"Going for the sexual jugular shows all your cards. There’s something about it that screams, 'I've got nothing else' "
-Courtney Lanthier, wine enthusiast
Is desperation being repackaged as progressivism?
A quick scroll on Instagram shows me the following:
bottle shots nestled between big tits
scantily clad women gyrating on reels debunking wine tropes (did you know not all Riesling is sweet? I come bearing wine knowledge with my cleavage!)
advocacy for the sexualization of wine in general, sold as female empowerment
For a long time, I was this woman. If all I did was expose myself, surely I'd be taken seriously for my bravery and edginess, no?
Yet, I never saw my male counterparts engaging in this behaviour: only women. Why was this the case?
Further: male writers who so dare use sexual language almost always come under fire, deemed misogynistic. Why then, is it only acceptable when women are the sexual purveyors?

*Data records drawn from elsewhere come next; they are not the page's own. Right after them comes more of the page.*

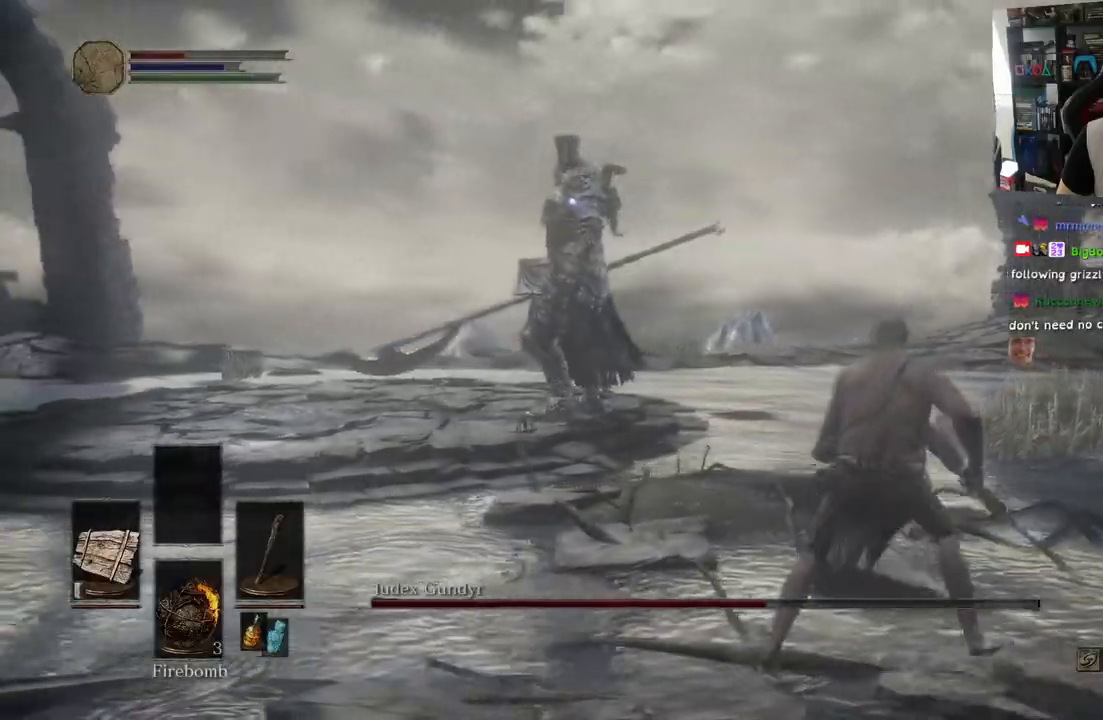
{"buttons": [], "left_stick": "right", "right_stick": "center", "events": []}
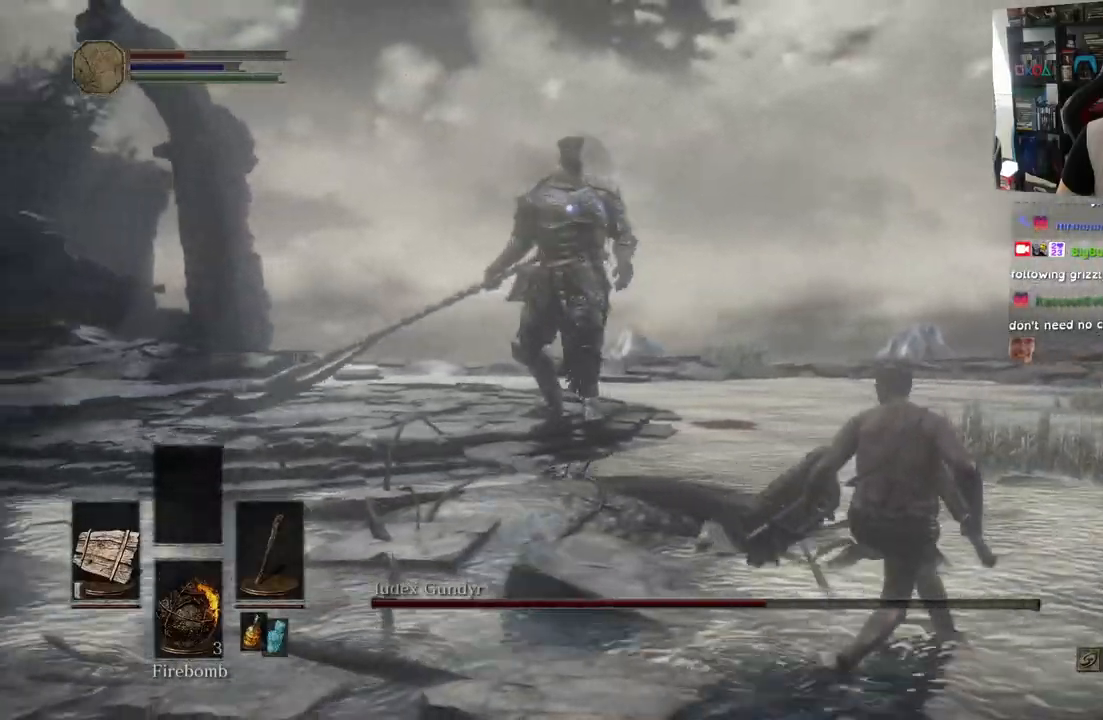
{"buttons": [], "left_stick": "right", "right_stick": "center", "events": []}
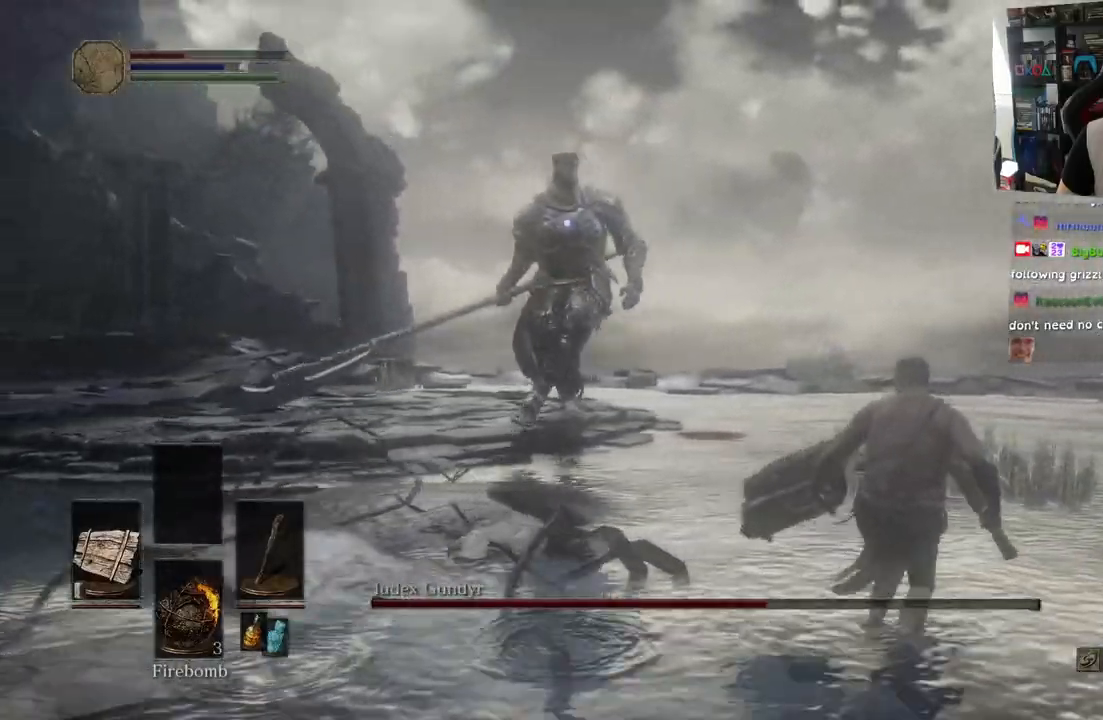
{"buttons": [], "left_stick": "right", "right_stick": "center", "events": []}
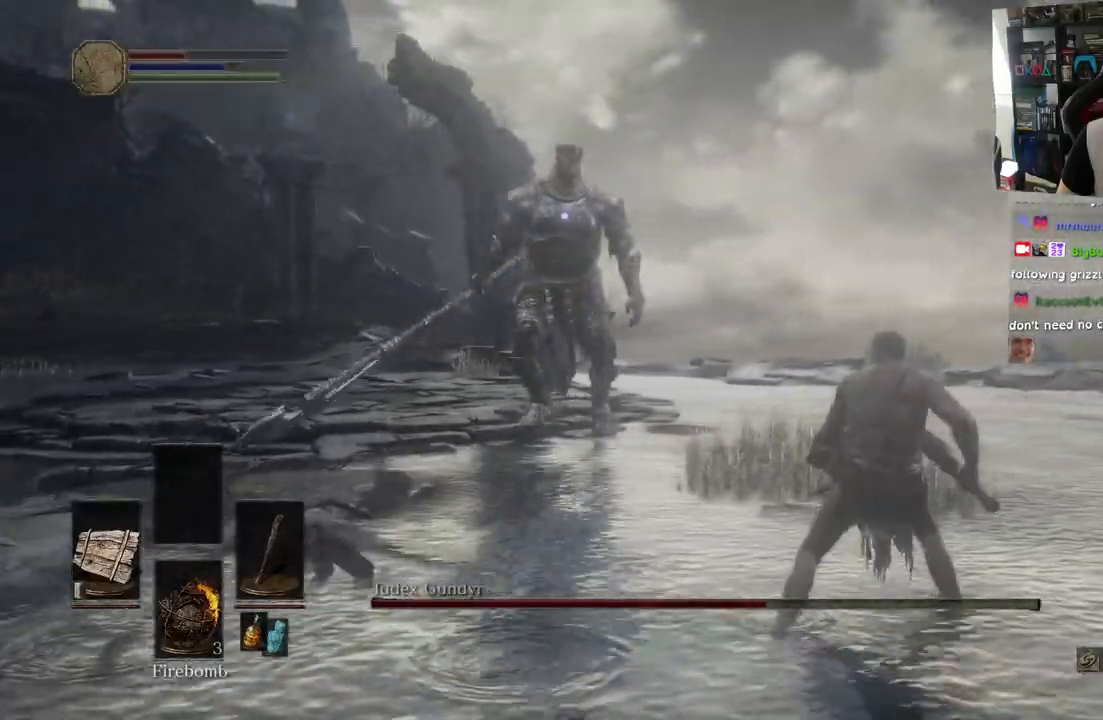
{"buttons": [], "left_stick": "right", "right_stick": "center", "events": []}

About 6 years ago, I made the decision to rebrand a now defunct wine blog I used to write called "Malolactic Interpretation" (yes, I'm cringing along with you) to what is now known as SILK + COUPE. The intention was to be a space for women just like me: childless and unmarried with brash, dissenting opinions. Essentially, female pariahs who didn't really fit in.
My sister connected me to a photographer friend of hers, and though he didn't specialize in nudity, because of their relationship, he was willing to shoot some photos that would allegedly catapult me to internet stardom.
I instructed him that I wanted to capture my "edginess" through nude lounging in fur coats, pouring wine all over my body, and even *BLUCK* posing with sushi on my back.
It's hard to grasp what I thought would happen because looking back from today's eyes, it doesn't make sense to me anymore.
And if I'm being brutally honest, the entirety of the shoot was uncomfortable. Yes, I was naked, but something just felt inherently wrong, as though I was knocking on a door that wasn't mine to approach.
Inevitably, I posted a few of the photos to social media to some shock and surprise, but because there was no substance behind what I was trying to portray, the photos never really provided me the real estate I was hoping to cash in on. Vapid effort equaled vapid response.
I look back on that woman I once was and feel sad. I was lost, insecure, and battling a cripplingly low self worth - why do so many of us think exposing ourselves is the answer? There's nothing unique about exploiting your body for validation.
I am known for my love of the female form. I love to push the envelope by posting photos in sheer t-shirts which expose my nipples. The desire still persists. No one who engages in a little shock value now and then can't say it isn't fun to ruffle feathers. Yet my intention is not to sexualize myself. It's to normalize that going braless needn't be sexual - it should be liberating.
It's a quizzical notion to place merit on personal expression via nudity - is it empowering or is it regressive? Who decides?
We find ourselves in an ecosystem of cognitive dissonance. Third wave feminism applauds belligerent activism rife with misandry and university degrees funded by OnlyFans accounts, all while demanding equality. Before you too label me a misogynist - I ask you - do you see any men peddling wine with high res photos of their asses?
Confusing this landscape even further - we get offended when we see wineries utilizing nudity on their labels, which we then deem as sexist. It's enough to make me scratch my head and wonder how the hell we got here.
It's so easy to reduce issues of this nature into a binary - which just isn't the case. Nuance, empathy and delicacy are required, bringing it back to the notion of who it benefits.
When things quickly start feeling exploitative, it leaves me wondering if the intent is pure, or truly empowering - and that is a line that remains blurred between desperation and progressivism.